Public Health Facilities
The three tier system of public health facilities has expanded rapidly in the 1970s and 1980s. In 1990, the year of unification, there were 1.210 PHC units and centers (basic health establishments) and 170 inpatient facilities (PHC Centers with beds, polyclinics, and hospitals).
During the following five years of political and economic difficulties, the increase in the number of public health care providers slowed down temporarily. But the pace of expansion pitched up again in the following years reaching a total of 1.941 establishments in 1997, about 40 per cent more than in 1990.
Most of these facilities were built or enlarged during the past three decades, financed in part with the help of foreign donors. This is an impressive achievement. The system now delivers basic health services to almost half the population compared with only 10 percent in 1970, even though the number of people nearly tripled during that period. Yet, rapid growth together with an increasingly tight budget situation, has make it more and more difficult to finance the operating costs of existing facilities. As a result, many health facilities, especially those providing primary health care in rural areas are short of qualified staff and lack essential drugs and supplies. Few PHC units and centers are in a position to offer the full range of their services.
Partially because of these limitations and the prevailing traditional attitudes, lack of community involvement, the number of people making use of the PHC system is much less than what would be desirable. Similar low utilization rates are reported for other basic health services.
The situation is quite different at the level of secondary and tertiary health care, as hospitals are located mainly in urban areas and receive much more budgetary support from the government than the PHC system. They are therefore better equipped and staffed than PHC facilities. Not surprisingly, patients who are within reach of a hospital prefer to go directly to it without first consulting a PHC facility. As a result, the majority of hospital patients are self-referred and most of them require only routine care. This has led to serve over-crowding of hospitals, stretching their resources and eroding the quality of their services.

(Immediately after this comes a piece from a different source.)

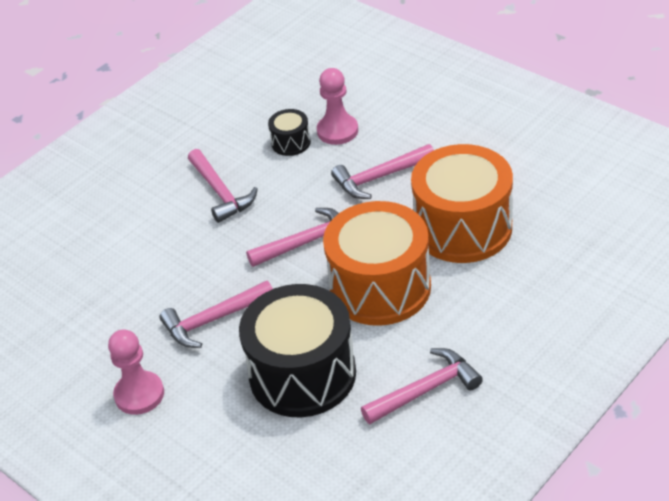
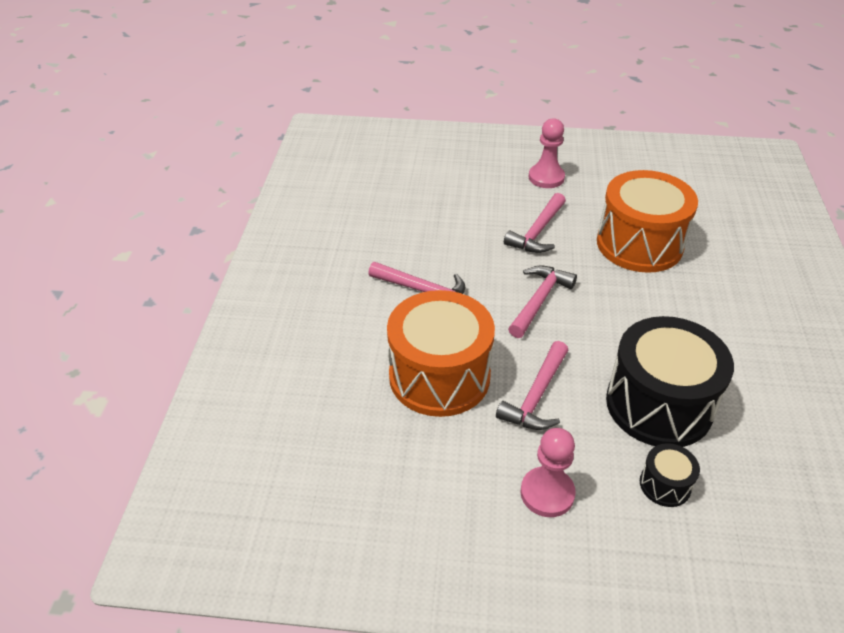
camera: 40 degrees left, 0 degrees up
black drum [268,109,311,156] -> black drum moved to [640,443,700,507]
pink pawn [317,68,358,145] -> pink pawn moved to [529,118,565,188]
orange drum [323,201,431,326] -> orange drum moved to [387,290,495,417]
pink hammer [361,348,483,424] -> none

The role of the private sector in providing health care services has grown dramatically in recent years. From 1991 to 1996, the number of private health centers with beds has risen from 60 to 348, and that of private hospitals from 4 to 43. This rapid expansion was driven by market forces and by legislation encouraging domestic and foreign investment in the health sector.
About the same number of physicians are working in private practice as in public health facilities. However, twice as many specialists are active in the private sector. Still a considerable number of physicians work in both private and public facilities.
The private sector provides a full range of diagnostic and curative services in offices, clinics, hospitals and laboratories. Preventive and promotive health care, on the other hand, are mostly left to the public sector. Private health services are generally of acceptable quality, and few are of poor quality. Some offices and inpatient facilities are equipped with modern diagnostic tools and patients are treated with up-to-date procedures.
The private sector operates on a commercial basis, and is therefore much more expensive to the patient than public health care. A recent UNICEF study covering four governorates found that the cost of private health services is about five to ten times higher than the cost of similar services in public facilities.
Nonetheless, demand for private health services is high partly because competition from public health facilities is weak. While this leads to inequalities leaving many poor people without access to modern medical care, the existence of a vigorous private sector widens the choice for patients and often results in more efficient use of resources. But even less professional help is quite popular and in many cases effective. Especially pharmacists and their assistants play the role of the poor mans doctor, diagnosing ailments and selling medicine without prescription to people who are reluctant or cannot afford to see a physician.